Here we are 20 years later, I’m in the same class (in the same school – although not with the same teacher) doing the same work, and have discovered two things:

  1. It’s a lot easier to do the work if you understand the theory and are studying to that rather than the formula itself – if you get the “concept” you can back into the “formula”, it doesn’t work so well the other way around, and
  2. The newer textbooks have pretty much accepted you’re going to rote-memorize some things and probably don’t care about the formula.

Yep, you read that right. For example, one of the things I find now in my text are handy “tables” that tell you the “standard answers” for common mathematical functions. Twenty years ago, we had to demonstrate mathematically WHY, for example, the sin(pi/6 aka 30o)=1/2.  You got out your quadrille paper, you graphed a unit circle, you labeled stuff, drew your arc, and did the math. Now, you have a table. This helps, right?

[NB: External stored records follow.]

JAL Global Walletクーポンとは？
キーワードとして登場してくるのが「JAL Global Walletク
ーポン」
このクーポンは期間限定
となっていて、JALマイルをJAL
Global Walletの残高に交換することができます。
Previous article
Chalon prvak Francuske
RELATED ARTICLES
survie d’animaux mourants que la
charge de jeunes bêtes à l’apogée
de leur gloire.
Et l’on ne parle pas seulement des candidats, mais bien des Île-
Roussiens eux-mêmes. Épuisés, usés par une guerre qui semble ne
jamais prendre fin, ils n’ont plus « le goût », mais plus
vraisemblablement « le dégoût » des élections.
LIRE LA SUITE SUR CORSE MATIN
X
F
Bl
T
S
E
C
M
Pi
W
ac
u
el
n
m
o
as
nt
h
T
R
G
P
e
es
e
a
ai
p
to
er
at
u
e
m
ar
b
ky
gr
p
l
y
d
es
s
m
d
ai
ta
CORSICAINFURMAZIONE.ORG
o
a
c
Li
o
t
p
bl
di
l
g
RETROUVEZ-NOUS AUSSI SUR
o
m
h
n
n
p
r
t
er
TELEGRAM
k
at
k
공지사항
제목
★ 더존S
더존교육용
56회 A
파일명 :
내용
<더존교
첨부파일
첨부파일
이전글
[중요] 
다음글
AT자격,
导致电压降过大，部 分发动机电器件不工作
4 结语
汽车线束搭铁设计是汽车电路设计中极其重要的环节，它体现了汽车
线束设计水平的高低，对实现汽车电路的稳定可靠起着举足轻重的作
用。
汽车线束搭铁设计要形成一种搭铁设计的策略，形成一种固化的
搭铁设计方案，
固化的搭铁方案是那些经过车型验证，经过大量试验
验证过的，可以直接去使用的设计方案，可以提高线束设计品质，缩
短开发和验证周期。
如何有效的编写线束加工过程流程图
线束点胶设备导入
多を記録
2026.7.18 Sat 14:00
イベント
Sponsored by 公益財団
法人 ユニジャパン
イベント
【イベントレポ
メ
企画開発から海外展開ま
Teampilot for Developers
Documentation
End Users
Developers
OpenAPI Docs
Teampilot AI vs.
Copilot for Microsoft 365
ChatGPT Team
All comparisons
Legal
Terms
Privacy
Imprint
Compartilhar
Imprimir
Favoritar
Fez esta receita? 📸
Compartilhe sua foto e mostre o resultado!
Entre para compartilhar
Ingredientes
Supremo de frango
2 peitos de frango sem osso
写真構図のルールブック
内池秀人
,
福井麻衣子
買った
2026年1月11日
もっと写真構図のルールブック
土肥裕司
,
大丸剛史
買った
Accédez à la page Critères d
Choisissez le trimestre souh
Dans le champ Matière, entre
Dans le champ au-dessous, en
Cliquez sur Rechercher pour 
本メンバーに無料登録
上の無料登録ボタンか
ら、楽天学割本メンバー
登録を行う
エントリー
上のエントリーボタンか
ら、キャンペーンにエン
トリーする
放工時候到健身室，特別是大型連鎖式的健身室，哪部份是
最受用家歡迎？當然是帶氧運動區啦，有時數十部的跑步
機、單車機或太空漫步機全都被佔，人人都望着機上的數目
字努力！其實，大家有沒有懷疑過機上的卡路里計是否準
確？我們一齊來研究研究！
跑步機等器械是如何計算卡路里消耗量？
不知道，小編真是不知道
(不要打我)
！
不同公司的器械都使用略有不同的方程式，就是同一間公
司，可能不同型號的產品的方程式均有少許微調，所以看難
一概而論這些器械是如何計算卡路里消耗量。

Not really. Sure, you have a handy table, and you go and apply that to all of the problems in the homework. Or you leverage your graphing calculator to tell you that sin(30)=0.5, no problem. But when it comes time to use what you have learned so far to apply it to a new concept, or to solve a problem where there is more than one missing value, you’re hosed until you get another table or some set of instructions on what to plug into your TI83.

As I’m actually going to USE this math in Economics – first quarter Microeconomics shows you enough graphs and charts that you immediately understand the significance of Understanding What The Graph Is Actually Telling You and How To Derive a Formula For It – I wish the textbooks actually worked to have you get the theory as much as they do the application. This is like when you’re at work and your boss asks you to provide a presentation and then hands you the template and tells you exactly what to write – that’s great, but I’d really like to participate, please.